A vampira loira tinha um modo seguro de andar e não parecia estar ali atrás de sangue. Parecia mais uma parisiense querendo apenas um bom vinho e músicas clássicas para escutar.
Um sorriso começou a se formar nos cantos dos lábios de Caroline. Só então ela percebeu que a vampira estava acompanhada, muito bem acompanhada.
Então tudo veio a tona de uma só vez. Toda a humanidade que vários vampiros tentaram reativar nela voltou de uma só vez.
As mortes que ela havia causado nos últimos cem anos, só que isso não a preocupou ou a fez ficar sem ar. Ela matava porque era bom e porque era vampira, mas especialmente para sobreviver. No entanto, revivendo todas as mortes que causará ela percebeu que havia outras opções de viver sem matar, mas ela não queria saber. Matar era a essência de ser vampiro.
Ela não podia acreditar. Aquela mulher de sorriso calmo e gentil estava acompanhada de Klaus, uma pessoa que Caroline não esperava encontrar por um milênio inteiro.
Vários sentimentos invadiram a mente de Caroline, mas ela não estava dando muita importância a eles. Queria sair daquele local antes que híbrido sentisse sua presença.
Caroline conseguiu traçar um plano de fuga em questão de segundos em sua mente. Ficar em sua mesa não era seguro, pois era área vip e tinha certeza de quê Klaus passaria por ali.
Levantou-se calmamente e foi até o banheiro. Havia uma humana lá e Caroline controlou seu batimento cardíaco de acordo com o dela. Klaus era esperto e velho. Notaria se ela deixasse qualquer coisa passar.
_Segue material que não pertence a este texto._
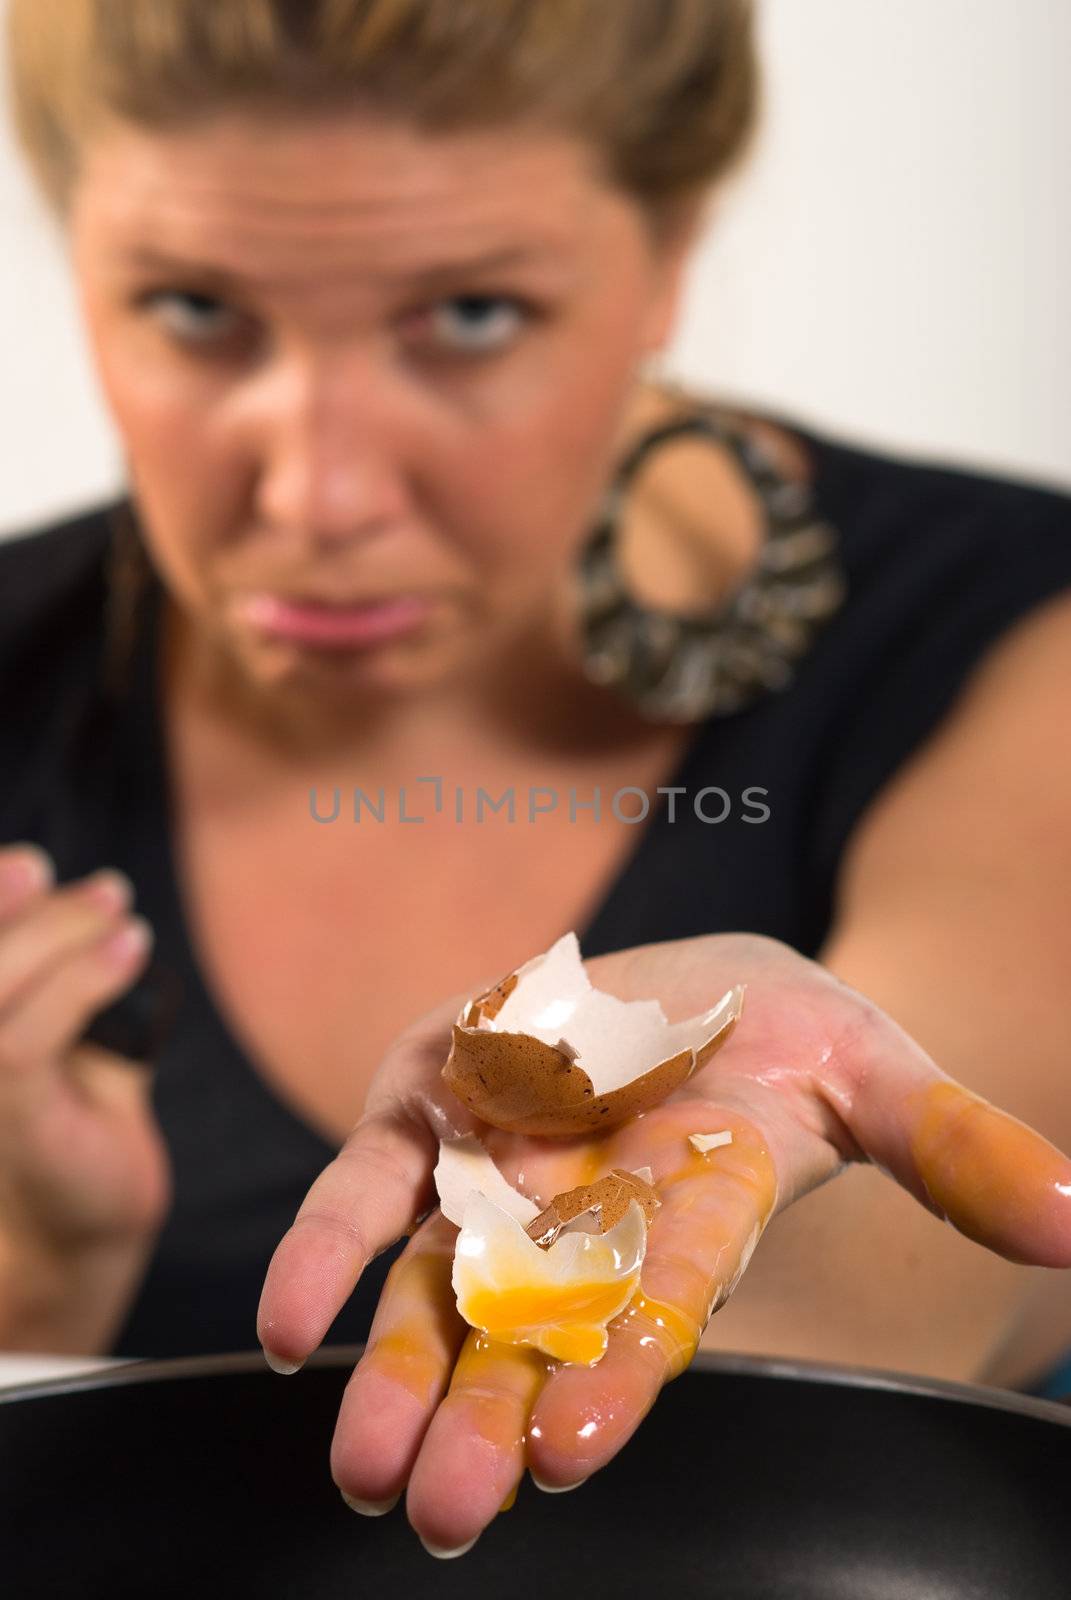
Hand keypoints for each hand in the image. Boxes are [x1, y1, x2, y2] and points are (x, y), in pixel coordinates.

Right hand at [0, 844, 169, 1274]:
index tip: (27, 863)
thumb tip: (77, 886)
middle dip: (16, 904)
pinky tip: (130, 948)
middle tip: (104, 887)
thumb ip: (49, 966)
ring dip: (59, 934)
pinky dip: (80, 982)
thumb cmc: (65, 1118)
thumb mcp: (56, 1028)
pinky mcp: (6, 1122)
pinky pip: (21, 1042)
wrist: (78, 1224)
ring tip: (121, 912)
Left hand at [258, 933, 1070, 1555]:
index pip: (660, 1303)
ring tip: (362, 1470)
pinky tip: (286, 1321)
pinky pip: (368, 1188)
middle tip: (442, 1513)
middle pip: (534, 1328)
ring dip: (398, 1374)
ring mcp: (501, 1168)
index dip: (622, 1371)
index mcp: (696, 1211)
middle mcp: (589, 1214)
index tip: (570, 1454)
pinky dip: (325, 1250)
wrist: (699, 994)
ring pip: (439, 1283)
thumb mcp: (883, 1074)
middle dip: (489, 1416)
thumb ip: (957, 1150)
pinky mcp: (433, 1110)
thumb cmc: (800, 1043)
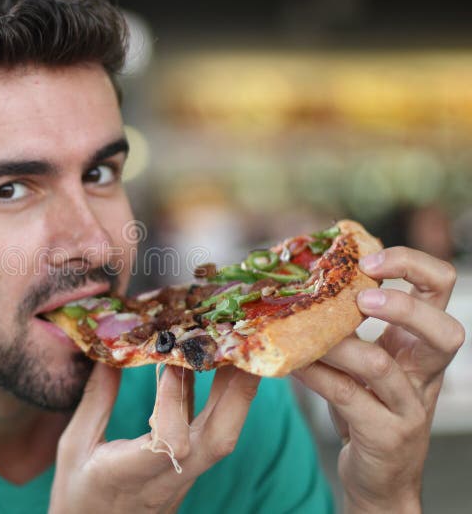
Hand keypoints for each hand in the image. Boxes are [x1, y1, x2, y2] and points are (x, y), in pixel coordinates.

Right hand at [49, 363, 258, 512]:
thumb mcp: (73, 446)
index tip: (167, 363)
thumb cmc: (78, 495)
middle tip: (240, 344)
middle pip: (220, 439)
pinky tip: (213, 368)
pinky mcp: (188, 472)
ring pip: (223, 436)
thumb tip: (108, 353)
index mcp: (130, 475)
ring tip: (237, 347)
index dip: (173, 402)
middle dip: (237, 391)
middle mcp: (167, 478)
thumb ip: (95, 401)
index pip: (170, 444)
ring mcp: (184, 477)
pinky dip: (216, 399)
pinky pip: (210, 433)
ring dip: (235, 391)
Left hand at [293, 246, 464, 512]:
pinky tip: (292, 365)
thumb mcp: (363, 363)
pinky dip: (316, 375)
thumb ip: (346, 327)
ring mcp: (409, 407)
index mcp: (420, 345)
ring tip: (306, 334)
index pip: (440, 290)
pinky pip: (348, 397)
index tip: (370, 257)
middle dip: (404, 307)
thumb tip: (300, 281)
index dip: (414, 265)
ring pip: (383, 366)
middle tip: (363, 296)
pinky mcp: (386, 434)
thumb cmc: (366, 411)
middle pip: (445, 331)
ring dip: (338, 344)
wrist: (378, 479)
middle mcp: (425, 374)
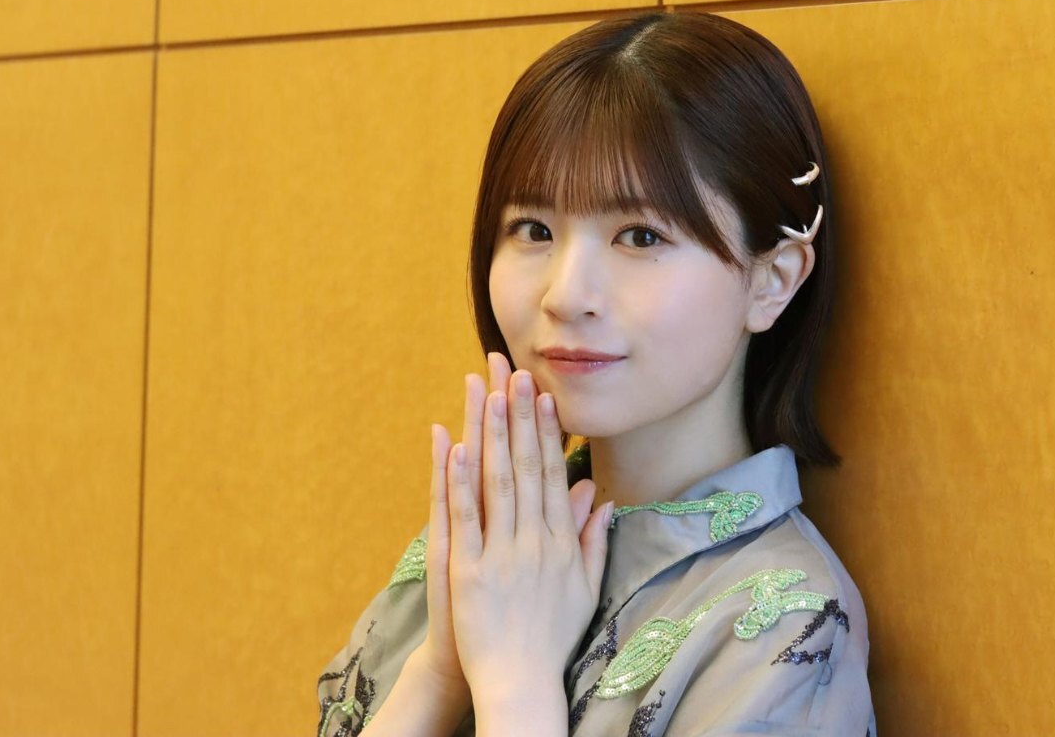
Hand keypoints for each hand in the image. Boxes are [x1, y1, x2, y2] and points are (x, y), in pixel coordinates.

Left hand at [445, 354, 614, 692]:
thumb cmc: (553, 636)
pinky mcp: (471, 570)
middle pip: (526, 467)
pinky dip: (460, 480)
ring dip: (493, 434)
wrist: (522, 682)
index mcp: (561, 542)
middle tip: (516, 373)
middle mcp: (536, 540)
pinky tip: (454, 446)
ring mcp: (503, 553)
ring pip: (498, 481)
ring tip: (489, 393)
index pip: (553, 474)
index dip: (546, 432)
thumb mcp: (585, 587)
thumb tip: (600, 498)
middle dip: (520, 417)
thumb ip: (593, 541)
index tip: (543, 395)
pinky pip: (465, 517)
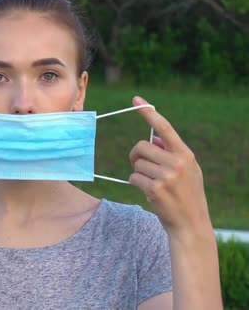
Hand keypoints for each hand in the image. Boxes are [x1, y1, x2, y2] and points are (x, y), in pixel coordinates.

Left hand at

Olhou profundamente nos olhos da mulher.
-Você vai andar em direção a área vip e irá até a mesa da mulher de vestido cor de creme. — Caroline disse a hipnotizando. — Você vai tropeçar e de preferência vai se machucar, mas isso não é necessário.
O olhar de Caroline era tão confuso quanto o da mulher. Ela poderia simplesmente ter mandado a humana se cortar com algum talher de prata mas seria muito óbvio. Então porque a humana simplesmente não tropeça perto daquela vampira loira que parece ter coração bondoso? Provavelmente seu reflexo a faria ajudar um ser inferior e ela e Klaus trocariam olhares carinhosos por um ato tão belo.
-Agora vá. — ordenou.
Caroline esperou alguns instantes e saiu depois da humana. Estava a uma distância segura da mesa, não tinha porque Klaus ficar olhando ao redor. A porta de saída estava cada vez mais próxima e ela notou quando um garçom olhou preocupado em direção a área vip, a humana havia acabado de tropeçar.
Caroline encostou a mão na porta e conseguia sentir a brisa fria da liberdade quando algo a fez paralisar.
-Nosso encontro demorou mais do que eu havia planejado.
O sangue de Caroline coagulou. O sotaque não havia mudado nenhum pouquinho, e ela sentiu um vento frio percorrer sua espinha.